En las primeras lecciones “las cosas” es todo lo este mundo, personas y situaciones, pero también son objetos a los que hemos definido previamente, les hemos asignado un significado que no queremos cuestionar, pero en el que radica nuestro cambio de mentalidad. Todas “las cosas” son las que  debemos perdonar. Y son las que marcan la diferencia entre ver, y ver de verdad. Verlas con los ojos del cuerpo, con los ojos del ego, o verlas con la visión de Cristo, con la visión del amor. A partir de la lección 263, “las cosas” la debemos ver con nuestra visión santa.
En la lección 268, “las cosas” son la realidad, las creaciones de Dios.
La lección 311, juzgar las cosas, es un ataque contra la verdad y una afirmación de la separación.
La lección 312, “las cosas” que veo, las veo según mi voluntad, o con el ego o con el Espíritu Santo.
La lección 325, todas “las cosas” son reflejo de ideas, de las de Dios o las del ego.
La lección 342 perdono “Todas las cosas” y dejar que la Creación sea tal como Dios la hizo.
La lección 349 contemplo “todas las cosas” con la visión de Cristo y les perdono en lugar de juzgarlas.

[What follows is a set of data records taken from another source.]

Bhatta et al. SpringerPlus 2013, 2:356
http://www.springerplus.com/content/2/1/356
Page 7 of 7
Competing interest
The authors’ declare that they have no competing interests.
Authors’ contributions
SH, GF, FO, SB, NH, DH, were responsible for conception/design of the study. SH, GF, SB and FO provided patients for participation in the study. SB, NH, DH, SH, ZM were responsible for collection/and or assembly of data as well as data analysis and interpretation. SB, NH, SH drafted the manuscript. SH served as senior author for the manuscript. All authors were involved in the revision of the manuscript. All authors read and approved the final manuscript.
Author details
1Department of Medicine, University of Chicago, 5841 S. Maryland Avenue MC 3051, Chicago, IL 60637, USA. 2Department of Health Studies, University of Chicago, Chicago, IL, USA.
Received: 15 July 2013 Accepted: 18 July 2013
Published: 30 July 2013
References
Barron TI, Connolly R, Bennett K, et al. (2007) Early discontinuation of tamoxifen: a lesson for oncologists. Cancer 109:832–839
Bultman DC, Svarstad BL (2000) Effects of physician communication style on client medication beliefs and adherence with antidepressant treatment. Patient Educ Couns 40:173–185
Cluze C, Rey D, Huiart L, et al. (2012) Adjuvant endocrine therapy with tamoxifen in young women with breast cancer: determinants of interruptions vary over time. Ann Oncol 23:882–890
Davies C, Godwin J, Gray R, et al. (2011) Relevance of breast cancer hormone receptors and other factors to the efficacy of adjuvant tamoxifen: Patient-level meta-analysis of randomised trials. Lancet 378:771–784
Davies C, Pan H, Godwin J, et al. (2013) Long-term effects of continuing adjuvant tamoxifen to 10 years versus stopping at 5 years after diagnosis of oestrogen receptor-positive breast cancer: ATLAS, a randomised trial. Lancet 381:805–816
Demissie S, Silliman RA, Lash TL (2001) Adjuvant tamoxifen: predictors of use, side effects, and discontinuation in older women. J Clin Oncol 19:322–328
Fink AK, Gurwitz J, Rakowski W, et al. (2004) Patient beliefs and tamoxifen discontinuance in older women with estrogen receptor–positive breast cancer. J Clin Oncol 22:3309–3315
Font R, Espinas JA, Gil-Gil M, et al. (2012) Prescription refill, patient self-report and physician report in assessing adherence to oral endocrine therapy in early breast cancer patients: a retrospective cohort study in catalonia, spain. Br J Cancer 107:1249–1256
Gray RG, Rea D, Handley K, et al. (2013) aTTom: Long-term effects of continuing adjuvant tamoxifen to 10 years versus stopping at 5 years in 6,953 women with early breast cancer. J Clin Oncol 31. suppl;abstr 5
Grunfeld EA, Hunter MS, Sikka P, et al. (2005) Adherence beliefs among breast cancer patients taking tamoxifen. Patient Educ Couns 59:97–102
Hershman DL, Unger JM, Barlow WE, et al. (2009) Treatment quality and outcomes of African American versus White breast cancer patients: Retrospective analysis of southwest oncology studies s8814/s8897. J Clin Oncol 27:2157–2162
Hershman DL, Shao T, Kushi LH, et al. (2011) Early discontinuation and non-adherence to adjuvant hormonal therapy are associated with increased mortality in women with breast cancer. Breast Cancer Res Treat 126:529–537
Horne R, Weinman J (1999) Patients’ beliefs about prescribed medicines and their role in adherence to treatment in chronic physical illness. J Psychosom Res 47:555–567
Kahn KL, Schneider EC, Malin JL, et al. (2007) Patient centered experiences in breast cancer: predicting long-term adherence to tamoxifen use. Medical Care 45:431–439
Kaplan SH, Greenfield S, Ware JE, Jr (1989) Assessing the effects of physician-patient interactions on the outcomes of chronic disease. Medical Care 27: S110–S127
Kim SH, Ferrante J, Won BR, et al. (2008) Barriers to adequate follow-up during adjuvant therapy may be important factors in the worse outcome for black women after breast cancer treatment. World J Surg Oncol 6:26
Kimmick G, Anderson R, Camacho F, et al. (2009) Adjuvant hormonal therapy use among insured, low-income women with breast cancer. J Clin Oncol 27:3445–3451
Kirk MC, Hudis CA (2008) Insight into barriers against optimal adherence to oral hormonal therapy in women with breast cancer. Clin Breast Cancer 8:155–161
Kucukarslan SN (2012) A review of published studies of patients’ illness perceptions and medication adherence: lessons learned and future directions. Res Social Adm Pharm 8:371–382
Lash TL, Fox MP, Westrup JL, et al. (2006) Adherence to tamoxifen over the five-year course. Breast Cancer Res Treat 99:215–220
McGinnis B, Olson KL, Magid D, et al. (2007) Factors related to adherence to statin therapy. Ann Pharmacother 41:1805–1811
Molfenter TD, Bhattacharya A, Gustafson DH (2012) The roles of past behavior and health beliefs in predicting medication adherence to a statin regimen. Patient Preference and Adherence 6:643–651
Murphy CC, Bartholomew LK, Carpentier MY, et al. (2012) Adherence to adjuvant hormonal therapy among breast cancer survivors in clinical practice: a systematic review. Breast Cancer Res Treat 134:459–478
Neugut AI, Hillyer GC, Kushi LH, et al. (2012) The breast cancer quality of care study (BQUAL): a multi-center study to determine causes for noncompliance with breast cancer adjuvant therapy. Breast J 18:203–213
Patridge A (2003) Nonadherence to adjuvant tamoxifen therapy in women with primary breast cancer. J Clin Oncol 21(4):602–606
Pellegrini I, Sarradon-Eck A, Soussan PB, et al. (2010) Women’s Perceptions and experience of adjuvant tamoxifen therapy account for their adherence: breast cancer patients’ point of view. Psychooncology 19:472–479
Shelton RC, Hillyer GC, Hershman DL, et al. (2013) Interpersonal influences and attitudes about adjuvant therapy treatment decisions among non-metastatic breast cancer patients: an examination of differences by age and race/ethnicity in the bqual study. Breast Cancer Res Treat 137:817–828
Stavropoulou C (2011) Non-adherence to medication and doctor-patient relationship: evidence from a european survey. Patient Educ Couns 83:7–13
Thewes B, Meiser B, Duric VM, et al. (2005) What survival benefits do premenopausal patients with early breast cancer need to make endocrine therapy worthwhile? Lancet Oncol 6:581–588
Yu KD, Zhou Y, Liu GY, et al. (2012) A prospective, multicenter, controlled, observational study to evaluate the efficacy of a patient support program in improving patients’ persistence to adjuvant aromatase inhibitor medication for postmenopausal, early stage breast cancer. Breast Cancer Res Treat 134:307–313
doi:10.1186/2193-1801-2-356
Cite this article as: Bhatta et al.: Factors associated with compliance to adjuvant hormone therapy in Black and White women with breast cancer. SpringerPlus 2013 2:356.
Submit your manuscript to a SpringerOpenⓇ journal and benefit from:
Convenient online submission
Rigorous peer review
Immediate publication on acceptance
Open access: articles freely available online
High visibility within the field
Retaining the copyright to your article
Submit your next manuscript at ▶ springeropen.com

Así que volvamos a la lección de hoy, la 275. “La sanadora Voz de Dios protege hoy todas las cosas.” “las cosas” que protege la Voz de Dios, no se cuidan  como lo haría un guardaespaldas o un policía. “las cosas” se protegen haciendo todo lo que nos indica la Voz que habla por Dios, pues sabe exactamente “lo que tengo que hacer y adónde debo ir, con quién debo hablar y qué debo decirle, qué pensamientos debo albergar y qué palabras transmitirle al mundo.”

“las cosas”  del mundo se cuidan no haciéndolas objeto de juicios o ataques. A la vez, que las “las cosas” de Dios las dejamos que sean tal como son, pues cuando decidimos juzgarlas dimos lugar a la separación.

“Escuchemos juntos, pues lo que nos dice la Voz que habla por Dios no lo podemos entender por nuestra cuenta, ni aprenderlo estando separados.” como creernos vivir en el mundo de la percepción, todo juicio que hagamos siempre será parcial y limitado, pues carecemos de la visión de la totalidad todo abarcante, de ahí el llamado de Jesús de que escuchemos juntos al Espíritu Santo. “En esto reside la protección de todas las cosas.”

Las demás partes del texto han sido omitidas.